OPINION

CRYPTOMONNAIE Une (autre) occasion ratée par la Régie de l’énergie

La Régie de l’énergie a rendu, plus tôt cette semaine, une autre décision qui montre les limites d’une institution incapable de s’adapter à la réalité changeante du secteur de l’énergie et de tester de nouvelles avenues. Il est grand temps de revoir cette structure qui a un pouvoir déterminant pour l’avenir énergétique du Québec.

La proposition d’Hydro-Québec pour gérer la forte demande de l’industrie de la cryptomonnaie était simple. Reconnaissant que la génération de la cryptomonnaie est hautement spéculative, avec très peu de valeur ajoutée pour l’économie québécoise, que ce soit en termes d’emplois ou d’investissements pérennes, Hydro-Québec proposait de vendre aux enchères un bloc de puissance fixe pour une durée prédéterminée.

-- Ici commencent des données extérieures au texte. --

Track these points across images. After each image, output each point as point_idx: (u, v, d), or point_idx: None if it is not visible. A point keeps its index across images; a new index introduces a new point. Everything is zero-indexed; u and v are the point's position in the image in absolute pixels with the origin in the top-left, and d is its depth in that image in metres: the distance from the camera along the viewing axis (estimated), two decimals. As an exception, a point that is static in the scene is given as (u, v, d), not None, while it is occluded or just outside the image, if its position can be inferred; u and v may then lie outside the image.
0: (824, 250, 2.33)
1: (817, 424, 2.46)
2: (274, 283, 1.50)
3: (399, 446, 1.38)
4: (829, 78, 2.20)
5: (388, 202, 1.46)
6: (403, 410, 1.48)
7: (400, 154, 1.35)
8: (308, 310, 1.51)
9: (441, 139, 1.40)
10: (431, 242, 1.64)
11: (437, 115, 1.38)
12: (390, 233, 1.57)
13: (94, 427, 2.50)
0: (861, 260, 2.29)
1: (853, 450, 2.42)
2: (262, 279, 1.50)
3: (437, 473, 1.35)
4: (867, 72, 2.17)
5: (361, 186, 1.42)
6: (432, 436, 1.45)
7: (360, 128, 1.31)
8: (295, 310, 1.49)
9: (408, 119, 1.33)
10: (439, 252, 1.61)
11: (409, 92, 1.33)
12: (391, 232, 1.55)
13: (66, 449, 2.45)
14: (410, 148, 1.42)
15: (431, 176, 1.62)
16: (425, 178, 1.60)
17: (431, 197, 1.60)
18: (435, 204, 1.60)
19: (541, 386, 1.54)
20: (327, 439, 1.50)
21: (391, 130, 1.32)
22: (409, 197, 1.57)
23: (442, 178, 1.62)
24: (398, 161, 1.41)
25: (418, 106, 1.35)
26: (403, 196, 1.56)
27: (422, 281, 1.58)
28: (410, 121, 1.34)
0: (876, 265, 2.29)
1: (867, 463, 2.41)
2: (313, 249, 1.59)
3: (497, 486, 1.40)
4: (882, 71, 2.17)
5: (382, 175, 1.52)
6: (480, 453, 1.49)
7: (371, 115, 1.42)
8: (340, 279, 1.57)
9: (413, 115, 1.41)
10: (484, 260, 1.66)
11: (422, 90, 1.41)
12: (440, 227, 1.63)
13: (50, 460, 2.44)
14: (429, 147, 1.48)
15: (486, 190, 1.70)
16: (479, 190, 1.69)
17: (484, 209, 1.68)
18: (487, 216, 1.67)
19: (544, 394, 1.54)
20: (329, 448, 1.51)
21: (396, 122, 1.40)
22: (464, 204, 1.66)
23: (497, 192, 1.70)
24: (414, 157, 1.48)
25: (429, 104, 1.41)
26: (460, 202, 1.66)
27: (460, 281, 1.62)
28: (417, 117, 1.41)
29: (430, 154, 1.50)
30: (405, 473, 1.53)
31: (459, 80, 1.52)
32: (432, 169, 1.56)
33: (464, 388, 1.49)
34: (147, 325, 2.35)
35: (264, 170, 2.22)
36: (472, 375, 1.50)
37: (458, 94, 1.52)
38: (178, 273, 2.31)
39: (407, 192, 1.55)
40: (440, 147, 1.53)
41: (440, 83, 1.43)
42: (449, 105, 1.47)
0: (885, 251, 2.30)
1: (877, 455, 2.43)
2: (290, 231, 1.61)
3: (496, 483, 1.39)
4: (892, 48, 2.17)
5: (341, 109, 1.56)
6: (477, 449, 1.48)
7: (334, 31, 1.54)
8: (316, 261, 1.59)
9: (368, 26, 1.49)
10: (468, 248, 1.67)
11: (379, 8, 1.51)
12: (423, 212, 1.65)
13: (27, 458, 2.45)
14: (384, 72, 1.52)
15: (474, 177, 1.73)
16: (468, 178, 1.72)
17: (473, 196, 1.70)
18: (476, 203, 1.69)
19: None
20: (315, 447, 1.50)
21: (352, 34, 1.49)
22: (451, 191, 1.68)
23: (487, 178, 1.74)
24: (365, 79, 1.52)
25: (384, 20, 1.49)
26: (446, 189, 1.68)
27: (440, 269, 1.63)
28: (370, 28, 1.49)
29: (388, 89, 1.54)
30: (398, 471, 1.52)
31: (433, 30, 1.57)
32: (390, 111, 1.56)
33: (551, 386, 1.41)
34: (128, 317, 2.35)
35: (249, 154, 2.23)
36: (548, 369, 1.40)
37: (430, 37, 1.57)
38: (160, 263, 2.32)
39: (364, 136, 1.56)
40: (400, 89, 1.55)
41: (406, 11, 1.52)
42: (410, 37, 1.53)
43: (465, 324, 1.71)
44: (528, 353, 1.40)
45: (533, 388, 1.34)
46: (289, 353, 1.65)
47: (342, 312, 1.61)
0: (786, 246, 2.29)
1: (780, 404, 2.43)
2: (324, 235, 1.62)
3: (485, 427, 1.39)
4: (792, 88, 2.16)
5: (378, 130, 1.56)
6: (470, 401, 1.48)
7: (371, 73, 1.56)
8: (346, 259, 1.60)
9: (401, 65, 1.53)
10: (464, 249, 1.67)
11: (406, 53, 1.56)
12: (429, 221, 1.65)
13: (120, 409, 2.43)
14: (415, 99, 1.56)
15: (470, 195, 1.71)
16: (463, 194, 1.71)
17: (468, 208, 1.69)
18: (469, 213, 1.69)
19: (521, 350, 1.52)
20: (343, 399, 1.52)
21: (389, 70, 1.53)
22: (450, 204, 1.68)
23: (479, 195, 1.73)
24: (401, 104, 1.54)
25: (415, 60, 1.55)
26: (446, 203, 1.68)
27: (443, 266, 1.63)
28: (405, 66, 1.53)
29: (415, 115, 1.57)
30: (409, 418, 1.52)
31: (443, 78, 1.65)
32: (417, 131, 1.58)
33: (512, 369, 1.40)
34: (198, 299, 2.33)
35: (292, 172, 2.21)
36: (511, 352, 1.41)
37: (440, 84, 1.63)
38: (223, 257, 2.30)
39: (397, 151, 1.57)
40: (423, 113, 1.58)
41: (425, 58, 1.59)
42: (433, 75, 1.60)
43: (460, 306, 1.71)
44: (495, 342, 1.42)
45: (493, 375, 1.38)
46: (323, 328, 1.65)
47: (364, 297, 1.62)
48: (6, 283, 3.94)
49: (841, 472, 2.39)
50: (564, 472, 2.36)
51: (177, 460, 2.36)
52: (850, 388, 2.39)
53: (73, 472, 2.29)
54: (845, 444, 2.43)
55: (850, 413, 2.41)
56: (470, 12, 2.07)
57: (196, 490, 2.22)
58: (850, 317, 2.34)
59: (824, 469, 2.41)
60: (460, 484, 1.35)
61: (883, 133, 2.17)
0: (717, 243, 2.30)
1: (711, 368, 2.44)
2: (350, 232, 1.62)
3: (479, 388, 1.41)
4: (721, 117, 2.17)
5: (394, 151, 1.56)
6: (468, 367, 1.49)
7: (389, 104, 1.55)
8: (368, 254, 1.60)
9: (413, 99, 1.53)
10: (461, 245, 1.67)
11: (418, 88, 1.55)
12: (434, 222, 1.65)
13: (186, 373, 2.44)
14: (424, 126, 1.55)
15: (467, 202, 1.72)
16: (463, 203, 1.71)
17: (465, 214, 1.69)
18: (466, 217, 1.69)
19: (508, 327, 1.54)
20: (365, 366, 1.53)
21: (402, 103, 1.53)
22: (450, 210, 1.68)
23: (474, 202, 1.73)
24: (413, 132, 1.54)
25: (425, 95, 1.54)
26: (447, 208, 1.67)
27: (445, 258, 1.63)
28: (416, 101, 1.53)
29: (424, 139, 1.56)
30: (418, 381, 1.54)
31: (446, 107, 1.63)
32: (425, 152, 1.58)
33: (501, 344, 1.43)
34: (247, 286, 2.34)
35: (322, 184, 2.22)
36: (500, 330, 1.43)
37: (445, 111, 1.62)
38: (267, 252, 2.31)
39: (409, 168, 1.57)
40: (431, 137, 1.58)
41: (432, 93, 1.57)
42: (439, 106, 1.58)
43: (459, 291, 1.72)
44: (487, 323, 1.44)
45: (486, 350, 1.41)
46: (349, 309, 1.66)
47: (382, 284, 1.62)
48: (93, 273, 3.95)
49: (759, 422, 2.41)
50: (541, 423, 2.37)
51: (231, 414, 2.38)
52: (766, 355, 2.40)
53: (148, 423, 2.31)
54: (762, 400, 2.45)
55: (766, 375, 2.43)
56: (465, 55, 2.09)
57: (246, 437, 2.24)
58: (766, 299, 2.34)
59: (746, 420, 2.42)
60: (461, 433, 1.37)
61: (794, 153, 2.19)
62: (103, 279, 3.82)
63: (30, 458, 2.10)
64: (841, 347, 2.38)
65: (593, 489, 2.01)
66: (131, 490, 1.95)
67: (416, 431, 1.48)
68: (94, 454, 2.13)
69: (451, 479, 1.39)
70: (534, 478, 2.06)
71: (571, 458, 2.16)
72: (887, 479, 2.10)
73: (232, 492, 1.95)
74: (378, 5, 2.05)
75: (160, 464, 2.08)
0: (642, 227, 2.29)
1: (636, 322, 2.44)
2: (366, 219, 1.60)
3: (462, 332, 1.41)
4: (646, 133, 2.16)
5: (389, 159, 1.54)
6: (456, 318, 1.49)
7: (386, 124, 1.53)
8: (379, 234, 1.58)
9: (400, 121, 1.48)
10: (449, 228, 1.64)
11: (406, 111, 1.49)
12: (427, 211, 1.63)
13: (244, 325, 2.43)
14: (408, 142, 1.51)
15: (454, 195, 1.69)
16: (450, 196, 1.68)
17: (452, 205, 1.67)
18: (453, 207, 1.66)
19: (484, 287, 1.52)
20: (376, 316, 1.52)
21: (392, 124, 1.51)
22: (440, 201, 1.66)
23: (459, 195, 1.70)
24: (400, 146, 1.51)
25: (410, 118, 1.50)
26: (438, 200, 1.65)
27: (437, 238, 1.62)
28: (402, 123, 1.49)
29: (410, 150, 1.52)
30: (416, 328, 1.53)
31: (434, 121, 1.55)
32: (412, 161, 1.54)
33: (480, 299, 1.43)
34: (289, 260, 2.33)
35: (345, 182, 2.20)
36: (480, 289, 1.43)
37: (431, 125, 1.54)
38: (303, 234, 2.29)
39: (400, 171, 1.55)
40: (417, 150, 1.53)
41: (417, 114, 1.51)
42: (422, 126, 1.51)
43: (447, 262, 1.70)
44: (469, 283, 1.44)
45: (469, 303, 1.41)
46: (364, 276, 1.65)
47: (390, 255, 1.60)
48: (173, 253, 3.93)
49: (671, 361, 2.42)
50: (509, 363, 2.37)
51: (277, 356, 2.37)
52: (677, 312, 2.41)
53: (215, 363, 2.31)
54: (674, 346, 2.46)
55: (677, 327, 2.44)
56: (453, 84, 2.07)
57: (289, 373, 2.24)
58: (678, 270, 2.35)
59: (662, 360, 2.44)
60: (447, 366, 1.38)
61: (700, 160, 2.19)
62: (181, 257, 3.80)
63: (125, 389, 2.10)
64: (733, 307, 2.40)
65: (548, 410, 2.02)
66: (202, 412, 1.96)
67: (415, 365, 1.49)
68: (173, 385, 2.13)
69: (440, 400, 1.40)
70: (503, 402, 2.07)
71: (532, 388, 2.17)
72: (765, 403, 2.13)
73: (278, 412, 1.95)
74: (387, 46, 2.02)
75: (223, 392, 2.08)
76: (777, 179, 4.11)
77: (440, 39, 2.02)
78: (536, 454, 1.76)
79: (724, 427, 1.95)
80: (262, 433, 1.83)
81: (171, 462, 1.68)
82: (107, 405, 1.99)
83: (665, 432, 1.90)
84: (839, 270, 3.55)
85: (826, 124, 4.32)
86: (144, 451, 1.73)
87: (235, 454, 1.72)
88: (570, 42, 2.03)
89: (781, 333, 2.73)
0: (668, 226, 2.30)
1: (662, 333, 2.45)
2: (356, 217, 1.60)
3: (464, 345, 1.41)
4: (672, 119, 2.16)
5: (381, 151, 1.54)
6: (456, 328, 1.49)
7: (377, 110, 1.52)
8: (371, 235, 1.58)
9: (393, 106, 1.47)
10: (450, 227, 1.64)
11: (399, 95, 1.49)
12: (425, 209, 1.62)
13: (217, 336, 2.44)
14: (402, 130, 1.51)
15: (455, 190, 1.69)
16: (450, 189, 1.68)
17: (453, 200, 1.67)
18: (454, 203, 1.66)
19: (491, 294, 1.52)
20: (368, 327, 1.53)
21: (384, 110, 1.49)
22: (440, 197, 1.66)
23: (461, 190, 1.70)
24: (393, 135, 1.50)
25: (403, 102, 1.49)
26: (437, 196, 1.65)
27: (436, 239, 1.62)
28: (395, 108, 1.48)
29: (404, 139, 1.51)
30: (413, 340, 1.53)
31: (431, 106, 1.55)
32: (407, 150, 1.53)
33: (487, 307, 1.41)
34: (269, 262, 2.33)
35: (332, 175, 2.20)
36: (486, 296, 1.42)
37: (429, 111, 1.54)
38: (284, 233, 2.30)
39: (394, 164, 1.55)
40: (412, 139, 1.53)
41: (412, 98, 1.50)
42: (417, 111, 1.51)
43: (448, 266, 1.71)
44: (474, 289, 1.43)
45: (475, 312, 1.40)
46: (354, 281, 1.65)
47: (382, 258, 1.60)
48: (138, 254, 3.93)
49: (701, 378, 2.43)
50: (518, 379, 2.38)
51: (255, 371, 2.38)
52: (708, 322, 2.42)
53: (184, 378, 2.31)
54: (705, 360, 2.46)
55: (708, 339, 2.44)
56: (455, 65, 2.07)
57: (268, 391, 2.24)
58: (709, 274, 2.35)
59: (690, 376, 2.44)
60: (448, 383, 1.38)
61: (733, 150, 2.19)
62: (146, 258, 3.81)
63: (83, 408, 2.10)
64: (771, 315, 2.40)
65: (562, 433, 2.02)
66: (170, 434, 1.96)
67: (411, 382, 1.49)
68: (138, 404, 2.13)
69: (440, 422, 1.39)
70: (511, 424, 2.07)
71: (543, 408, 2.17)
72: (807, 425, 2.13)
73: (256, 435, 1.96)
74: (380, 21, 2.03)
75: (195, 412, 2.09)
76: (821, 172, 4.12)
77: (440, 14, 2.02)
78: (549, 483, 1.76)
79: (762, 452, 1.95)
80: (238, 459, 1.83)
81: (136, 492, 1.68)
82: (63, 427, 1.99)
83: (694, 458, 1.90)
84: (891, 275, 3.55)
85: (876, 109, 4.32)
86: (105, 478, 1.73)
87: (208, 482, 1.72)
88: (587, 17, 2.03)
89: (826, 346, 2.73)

Cette approche aurait permis de maximiser le rendement pour l’ensemble des Québécois sans pénaliser l’installation de futures industries ou la signature de contrats d’approvisionnement présentant un plus grand potentiel de développement économique.

En imposant des conditions qui limitaient son impact sur la pointe hivernale, Hydro-Québec s’assurait que ces contrats n’auraient pas eu d’effet sur les tarifs pour l’ensemble des consommateurs.

L’originalité de cette proposition aurait permis de tester de nouvelles façons de valoriser l’électricité alors que le secteur connaît, partout dans le monde, des transformations majeures. 

Cette proposition avait, de plus, le mérite de reconnaître que le minage de la cryptomonnaie ne s’appuie que sur une seule ressource : l’électricité. Si, pour le secteur minier traditionnel, l’extraction des ressources s’accompagne du paiement de redevances basées sur la valeur de la production, pourquoi ne pas faire de même pour la cryptomonnaie ? C’était justement la proposition d’Hydro-Québec.

L’innovation rejetée

Or, si la Régie approuve la création d’une nouvelle catégorie de consommateurs ainsi que celle d’un bloc d’énergie, elle rejette l’aspect le plus innovateur de la proposition d’Hydro-Québec, c’est-à-dire la vente aux enchères, qui aurait permis à Hydro-Québec et à l’ensemble des Québécois de récolter une partie de l’élément spéculatif de ce secteur en contrepartie du soutien de l’électricité (qui représente le seul entrant dans la fabrication de cette valeur).

Il aurait pourtant été possible à la Régie de tester le régime pendant quelques années et d’évaluer sa pertinence. Elle choisit plutôt, avec sa frilosité habituelle, de préserver le statu quo et de protéger l’ordre établi.

Faible diversité des régisseurs

Cette incapacité de la Régie de l’énergie à saisir les occasions et à intégrer de manière plus large les grands enjeux de société à ses décisions provient de la loi qui encadre le fonctionnement de l’énergie, mais également de la faible diversité des régisseurs.

Ceux-ci, nommés par le gouvernement pour des mandats de cinq ans renouvelables, ont tout intérêt à éviter de faire des vagues s’ils veulent maintenir leur emploi. Leur formation est, de plus, très étroite : la majorité des régisseurs actuels sont avocats ou économistes. Une seule a une formation scientifique et aucun ne détient un doctorat.

L’orientation légaliste de la Régie explique probablement pourquoi celle-ci n’a jamais mené de réflexion plus large sur la transformation du système énergétique malgré des dispositions dans la loi qui lui permettent de le faire.

Or, alors que le secteur de l’électricité se transforme sous l’impulsion entre autres de la production décentralisée et des technologies de l’information, et que la transition énergétique relève maintenant de la Régie de l’énergie, il est essentiel que celle-ci dispose des outils légaux et intellectuels pour appuyer la transformation.

Pour ce faire, une révision en profondeur de la Régie s’impose. Il faut revoir la loi, les objectifs et la nomination des régisseurs afin que ceux-ci disposent d’une formation universitaire avancée, de connaissances techniques approfondies, de perspectives larges sur ces questions, du cadre législatif et de l’indépendance pour prendre des décisions audacieuses.

Avec cette révision, la Régie pourra jouer le rôle qui lui revient et permettre au Québec de se positionner pour les enjeux de demain plutôt que de le condamner à faire du surplace.

* Normand Mousseau est également directeur académique de l’Institut de l’énergie Trottier à Polytechnique Montréal.